Prayer in the schools was a given (despite the objections of minorities, specifically Jews, and in total disregard of the constitutional rights of all who objected to religion being "established" in public schools) throughout the entire life of the nation, but during the Cold War, and particularly after Sputnik, I think public opinion began to solidify behind the idea that the Russians were outstripping us in science. Scientific education became a priority here when the idea sank in that mass production of scientists was as important as nurturing the rare scientific genius which both societies had always been able to produce.
Once it became a matter of national security to make science a priority in public education, other concerns which had at one time or another been priorities necessarily shrank in value, religion among them. Advocates of prayer in the public schools, who previously had been seen on one light, now began to be seen as the kind of old-fashioned thinkers, obviously at odds with science, who were responsible for the advantages - - or perhaps perceived advantages - - which the Russian school system had over ours.
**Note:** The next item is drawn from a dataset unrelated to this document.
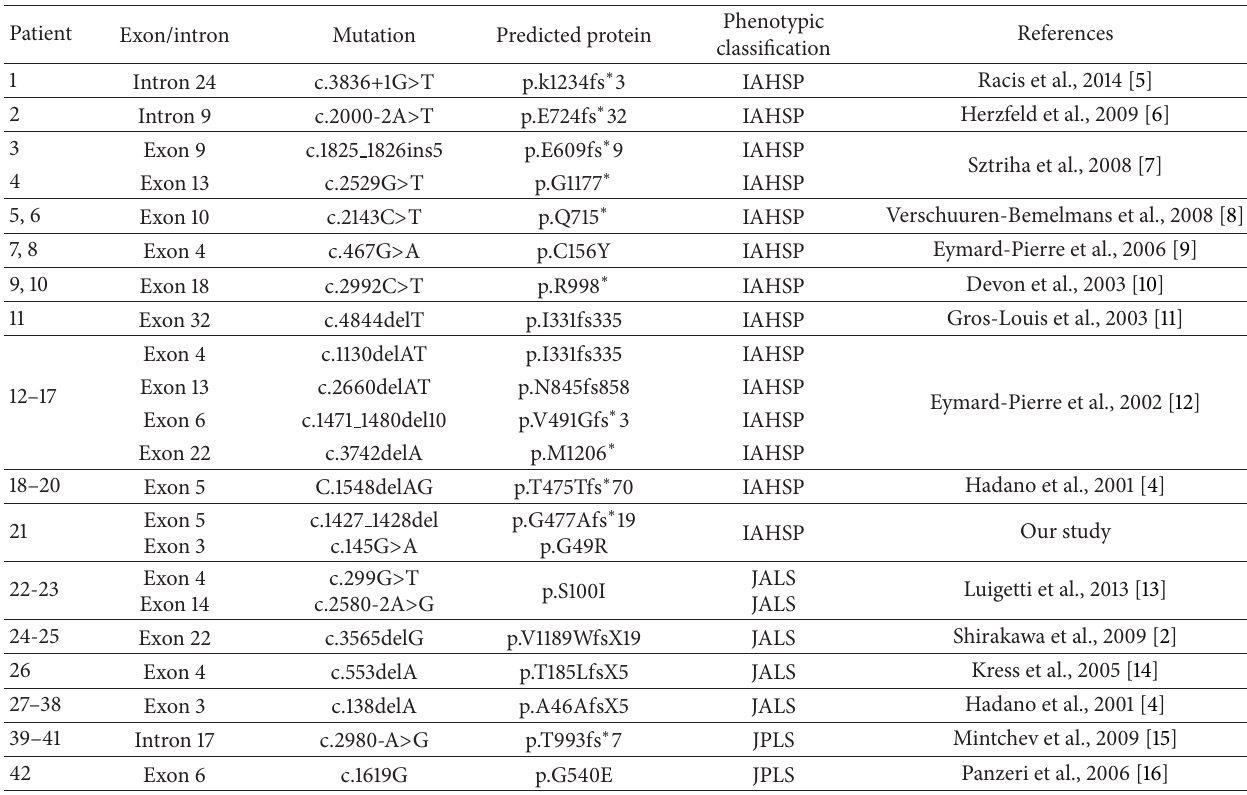
Table 1: Mutations in ALS2 related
There was some debate over the true function of the school system, public and private, and seen through Cold War lenses, that function was now one in which science (and non-religious knowledge in general, languages, math, geography, etc.) took on a much more prominent role.
I personally see the school system in general as one for the advancement of knowledge, and religious knowledge and/or instruction in morals and ethics is a part of the knowledge which has to be passed on in the educational process. The only problem is how and where to pass it on. I don't think, in most cases, that leaving it to the parents is the answer. But when one looks at the public educational system, one runs into problems of Constitutional minority rights that do not factor into the non-public components of the educational system. Forcing science students in a publicly run and publicly financed school to sit through, listen to and debate non-scientific alternative explanations of natural phenomena for the sole purpose of exposing them to the views of one or two particular religions, fundamentalist Christianity and Orthodox Judaism, is an unjustifiable waste of the students' time and a blatant breach of the anti-establishment clause of the Constitution. These are views, incredibly stupid and misinformed ones, IMHO, which are available to anyone who is interested in Church, in Church-run schools, Christian Academies, fundamentalist Universities or similar "educational" institutions, but which otherwise have no place in a non-religious institution of learning.